Я вижу маму, сидящую в нашем доме за большим обеденным столом в тапках и джинсах, в просторной не по размеру футболке, под которой угадывается округлившийся живот. Жалюзи открыты, солнце длинными косыми лучами падает на мраморный пол, на кухне в пароварке бурлит и пузырится рис, на сушилке сохнет белье. Мама кладет перед собой чистый лист рисовой бумаги и тянется к тушечнице. Вижу, как она обмакивает кисть в тушь – по комнате разливается острый запах земли и сосновой золы, – и как, едва касаясь бумаги кончиком кисти из конского волоса, проводит первую тонкую линию.

Монах снова поклонился, извлек из мешочка записки и разложил их на плоском блюде из тикового дерева, помещенном возле алтаря. Затем взял тонкий деревянный веер и принялся помахивать над блюдом, действуя синхронно с порывами ветра, который свободно гулял по храму, врываясь через открытые ширмы. Сероватый дым от тлеющего в кадильницах ладана поднимался к потолку, вместе с ним вспархивали и улетали прозрачные листочки бумаги с именами, написанными рукой мамы, до тех пор пока на блюде не осталась одна-единственная записка:

Дедушка опустился на колени и поднял листок.

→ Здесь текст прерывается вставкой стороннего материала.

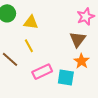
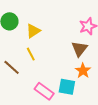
yellow triangle: (31, 22) -> (33, 31), turned -42
pink rectangle: (42, 72) -> (44, 91), moved, turned 60

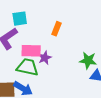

Его серьезное лицо расплылось в улыбке, когда он прочел значение иероглифов, из которых состоит имя: «Праздник. Красота. Ребенок».

– Сумико, – произнес дедушка вслух. – Сумико Сарашима.

До сих пор, пока шла церемония, отец не проронил ни слова. За несколько недель до моего рождения в семье обсуждался план предстоящего визита в храм и наречения ребенка. По законам Японии у супругов должна быть одна фамилия, но в определенных обстоятельствах муж вправе взять фамилию жены и таким образом присоединиться к ее семье, чтобы имя ее рода продолжилось. Поскольку мой отец был вторым сыном, его собственные родители, носившие фамилию Сато, не возражали, чтобы их внучка получила фамилию своей матери.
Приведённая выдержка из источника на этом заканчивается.